● Work request
From the listing below, copy every line with the word "shumë".

● Record set
+ + + + + + +
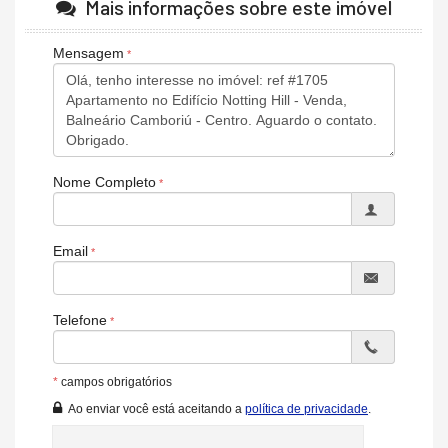
Mais informações sobre este imóvel
Espaço Gourmet
Sacada Integrada
Lavabo
Mensagem
Entrada de Serviço
Banheiro de Serviço
Banheiro Social
Sala de TV
Suíte Master
Características do Empreendimento
Nome Completo
Sala de Jogos
Salão de Festas
Piscina
Espaço Gourmet
Email
Portaria 24h
Portão Eletrônico
Brinquedoteca
Bicicletário
Telefone
Câmeras de Segurança
Elevador
Entrada para Banhistas
Box de Praia
*
campos obrigatórios
Ao enviar você está aceitando a
política de privacidade
.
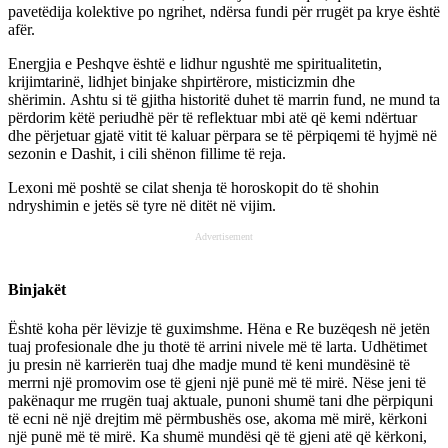
pavetëdija kolektive po ngrihet, ndërsa fundi për rrugët pa krye është
afër.
Energjia e Peshqve është e lidhur ngushtë me spiritualitetin,
krijimtarinë, lidhjet binjake shpirtërore, misticizmin dhe
shërimin. Ashtu si të gjitha historitë duhet të marrin fund, ne mund ta
përdorim këtë periudhë për të reflektuar mbi atë që kemi ndërtuar
dhe përjetuar gjatë vitit të kaluar përpara se të përpiqemi të hyjmë në
sezonin e Dashit, i cili shënon fillime të reja.
Lexoni më poshtë se cilat shenja të horoskopit do të shohin
ndryshimin e jetës së tyre në ditët në vijim.
Advertisement
Binjakët
Është koha për lëvizje të guximshme. Hëna e Re buzëqesh në jetën
tuaj profesionale dhe ju thotë të arrini nivele më të larta. Udhëtimet
ju presin në karrierën tuaj dhe madje mund të keni mundësinë të
merrni një promovim ose të gjeni një punë më të mirë. Nëse jeni të
pakënaqur me rrugën tuaj aktuale, punoni shumë tani dhe përpiquni
të ecni në një drejtim më përmbushës ose, akoma më mirë, kërkoni
një punë më të mirë. Ka shumë mundësi që të gjeni atë që kërkoni,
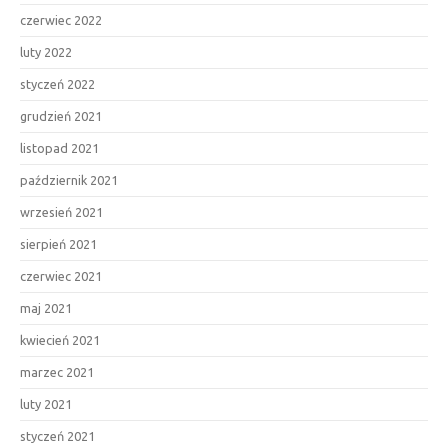
czerwiec 2022
luty 2022
styczeń 2022
grudzień 2021
listopad 2021
październik 2021
wrzesień 2021
sierpień 2021
czerwiec 2021
maj 2021
kwiecień 2021
marzec 2021
luty 2021
styczeń 2021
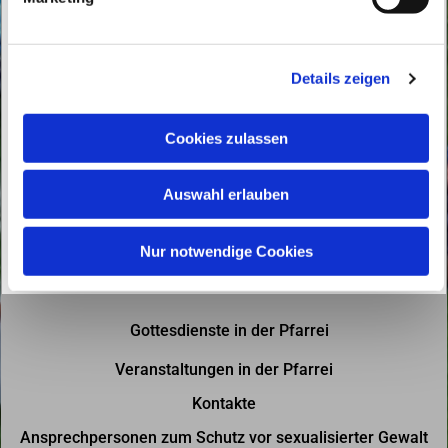
u
n
g
Details zeigen
s
a
u
Cookies zulassen
s
w
Auswahl erlauben
a
h
l
Nur notwendige Cookies
Gottesdienste in der Pfarrei
Veranstaltungen in der Pfarrei
Kontakte
Ansprechpersonen zum Schutz vor sexualisierter Gewalt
+ + + + + + +
● Written response
pakënaqur me rrugën tuaj aktuale, punoni shumë tani dhe përpiquni
një punë më të mirë. Ka shumë mundësi që të gjeni atë që kërkoni,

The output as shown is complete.